Myself am far more optimistic, given the state of the debate in light of Pyongyang’s and Teheran’s insistence on new nuclear pursuits. A comprehensive global nuclear test ban treaty will stop all of these from ruffling the Peace and Security of the human race.
“There’s always been a block of opponents historically to nuclear arms reduction and control in the Senate,” Assistant Secretary of State Rose Gottemoeller, the top U.S. arms negotiator, said on Dec. 23. “That’s part of a healthy debate; it’s part of a healthy process. I don’t see that as a major, major issue.”
The treaty would effectively add underground nuclear tests to a 1963 ban imposed on blasts in the atmosphere, oceans and space. It would be enforced by a United Nations-run global network of more than 330 seismographs and other sensors. It’s been ratified by 153 countries, but can’t go into effect until it is ratified by the US and other nations with nuclear programs, including China, Iran, Israel, India, Pakistan and North Korea.
The U.S. hasn’t conducted an underground test since 1992, yet it had conducted more than 1,000 before then, and maintains a voluntary moratorium on testing, as do the other major nuclear powers.
Gorbachev argued that the moratorium should be made legally binding, saying not to do so “would render futile any attempts to influence the behavior of countries that have been causing so many headaches for the United States and other nations” This he said as another apparent yet veiled reference to Iran and North Korea and few others of similar aspirations like Pakistan, Israel, India and a few recalcitrant Arab islamic nationalists.
Opponents argue that ratifying the treaty will undermine national security, saying the U.S. must retain the ability to test new or modified warheads to ensure the safety and reliability of a U.S. nuclear arsenal that is shrinking and aging.

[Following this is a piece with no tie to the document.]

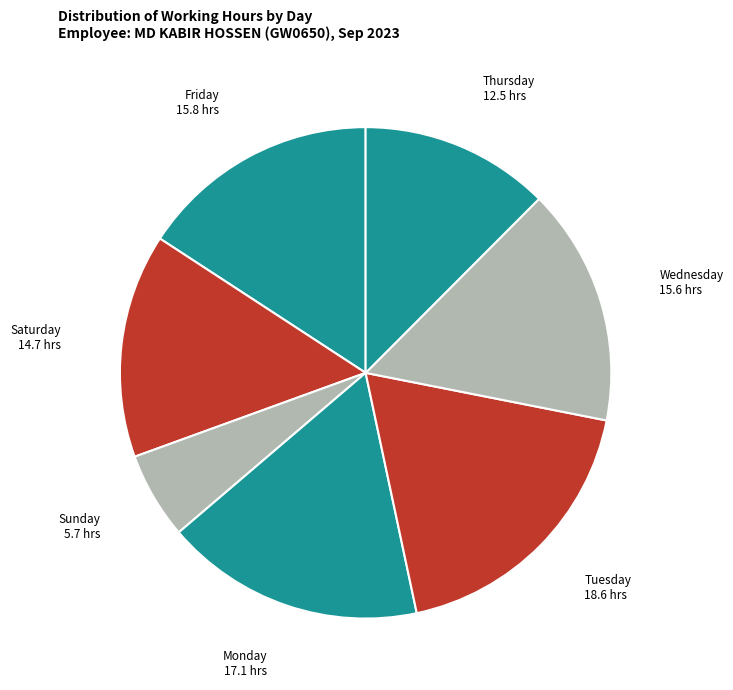

Approximately how many times larger is the value at Friday compared to Tuesday?

0.9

Treaty proponents respond that that the US has no plans to develop new nuclear weapons and that in any case, nuclear physics modelling with high-speed computers, advanced experiments and warhead overhauls have eliminated the need for testing.
The directors of the U.S. nuclear arms laboratories this month expressed confidence in their ability to ensure a safe and reliable arsenal following Obama’s commitment to spend $85 billion over the next decade to modernize U.S. nuclear weapons facilities.

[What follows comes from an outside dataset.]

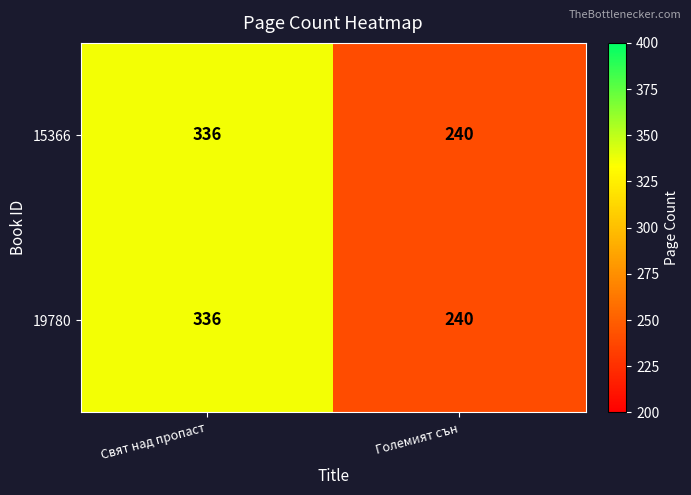

What is the difference between the 15366 values at Свят над пропаст and Големият сън?

96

But Republicans – usually technology Luddites - and test treaty ban opponents mistakenly argue that there’s no reliable way to detect secret low level nuclear tests. That is a dangerous fallacy in a world carefully observed, measured, and ”listened” to. That is why all experts agree, saying that even low-yield nuclear blasts can be detected by the global sensor network maintained by the Vienna-based Comprehensive Nuclear Test Ban Treaty Organization, as well as by US and other’s terrestrial as well as space based observation systems.

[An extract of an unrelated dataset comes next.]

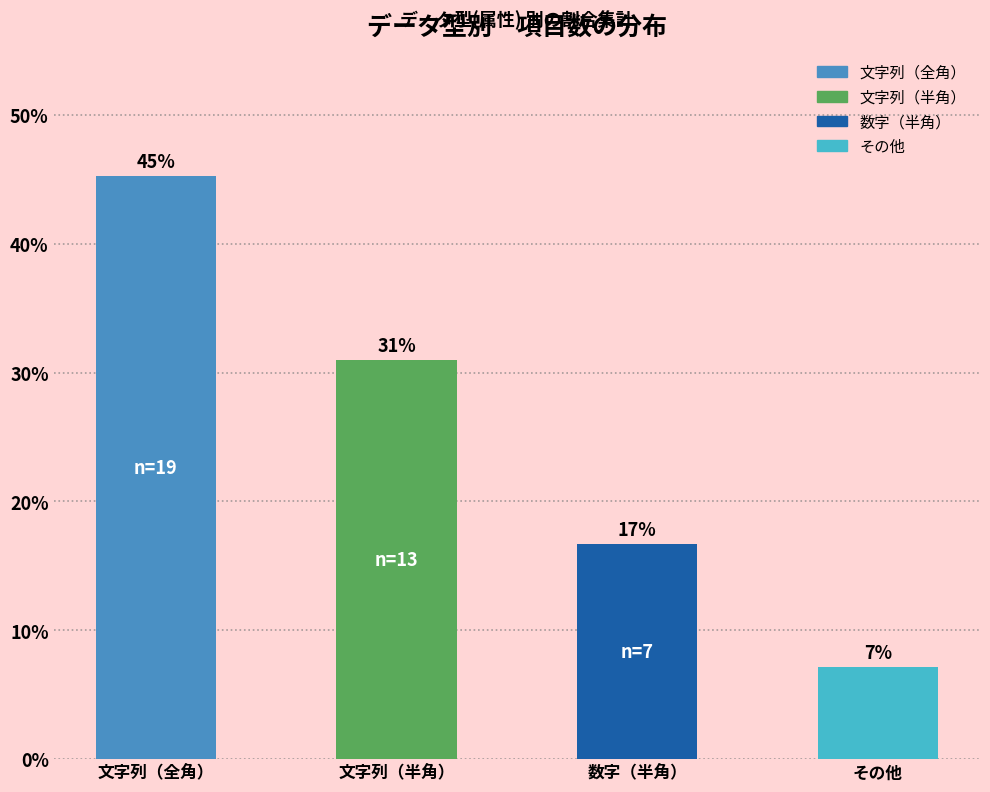

What is the difference between the values at 文字列（全角） and 数字（半角）?

28.6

“One of the big advantages we have now is that there are monitoring stations across Asia in some of the countries that were formally part of the Soviet Union,” said Lynn Sykes, a professor at Columbia University’s Earth Institute. “That has allowed us to monitor China, Russia and North Korea a lot better. North Korea actually is quite easy.”
Yours,
Pano
PS:
President Obama, we wish you a Happy New Year.
Well done on the START Mr President.
Now it’s time to cry and try for the permanent legally binding nuclear test ban treaty.
It’s another one of those existential axiomatic priorities…
Clearly relevant to Climate Health, Security and prosperity for all.
Dialogue, Agreement, Observation, Measurement, Verification and comprehensive forward friendly economic engagement is still the best option.